Both open-label studies were conducted in Europe. Patients diagnosed with BCC were enrolled into either the superficial (93 patients) or nodular (90 patients) study, depending on the histological confirmation of the patient's tumour subtype. Patients were randomized to one of four groups to apply imiquimod 5% cream 2 or 3 days per week either with or without occlusion. Six weeks following a 6-week treatment period, the entire target tumour area was excised and histologically examined for evidence of residual tumour.

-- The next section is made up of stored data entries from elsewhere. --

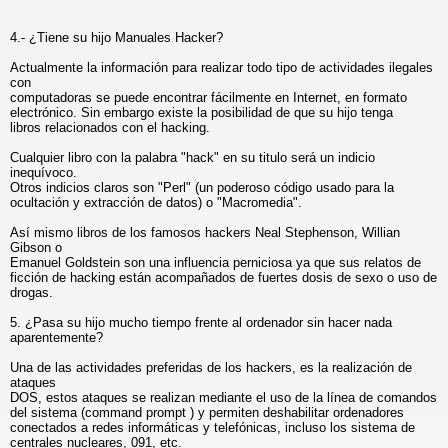
4.- ¿Tiene su hijo Manuales Hacker?
Actualmente la información para realizar todo tipo de actividades ilegales
con
computadoras se puede encontrar fácilmente en Internet, en formato
electrónico. Sin embargo existe la posibilidad de que su hijo tenga
libros relacionados con el hacking.
Cualquier libro con la palabra "hack" en su titulo será un indicio
inequívoco.
Otros indicios claros son "Perl" (un poderoso código usado para la
ocultación y extracción de datos) o "Macromedia".
Así mismo libros de los famosos hackers Neal Stephenson, Willian
Gibson o
Emanuel Goldstein son una influencia perniciosa ya que sus relatos de
ficción de hacking están acompañados de fuertes dosis de sexo o uso de
drogas.
5. ¿Pasa su hijo mucho tiempo frente al ordenador sin hacer nada
aparentemente?
Una de las actividades preferidas de los hackers, es la realización de
ataques
DOS, estos ataques se realizan mediante el uso de la línea de comandos
del sistema (command prompt ) y permiten deshabilitar ordenadores
conectados a redes informáticas y telefónicas, incluso los sistema de
centrales nucleares, 091, etc.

In both studies, the highest histologically complete response rate was seen in the 3 days per week with occlusion groups, with complete response rates of 87% and 65% for the superficial and nodular studies, respectively. Occlusion did not have a statistically significant effect on response rate at either dosing frequency. Response rates for superficial and nodular BCC tumours treated 3 days per week without occlusion were 76% and 50%, respectively.
In the superficial study, the complete response rate of 87% in the 3 days per week with occlusion group was similar to that of daily and 5 days per week dosing without occlusion in a previous 12-week study and one study of daily dosing without occlusion for 6 weeks. All treatment groups had acceptable safety profiles in both studies. Occlusion did not have a statistically significant effect on efficacy for either superficial or nodular BCC tumours.
5%咪喹莫特乳膏已被用于非手术治疗浅表性和结节性基底细胞癌(BCC)肿瘤。
开展两项研究,以检验低给药频率下的封包对5%咪喹莫特乳膏局部治疗浅表性和结节性BCC安全性和有效性的影响。
两项开放标签研究均在欧洲进行。根据患者肿瘤亚型的组织学确诊结果,将诊断为BCC的患者纳入浅表性研究(93例患者)或结节性研究(90例患者)。患者被随机分为四组,每周2天或3天应用5%咪喹莫特乳膏,分为有或无封包两种情况。在为期6周的治疗期结束6周后,切除整个目标肿瘤区域并进行组织学检查,以寻找残留肿瘤的证据。
在两项研究中,每周3天封包组的组织学完全缓解率最高,浅表性研究和结节性研究的完全缓解率分别为87%和65%。封包在任何一种给药频率下对缓解率均无统计学显著影响。每周3天不封包治疗的浅表性和结节性BCC肿瘤的缓解率分别为76%和50%。
在浅表性研究中,每周3天封包组87%的完全缓解率与之前一项12周研究以及一项每日给药6周不封包研究中每日和每周5天给药不封包的完全缓解率相似。在两项研究中,所有治疗组的安全性均良好。封包对浅表性或结节性BCC肿瘤的疗效均无统计学显著影响。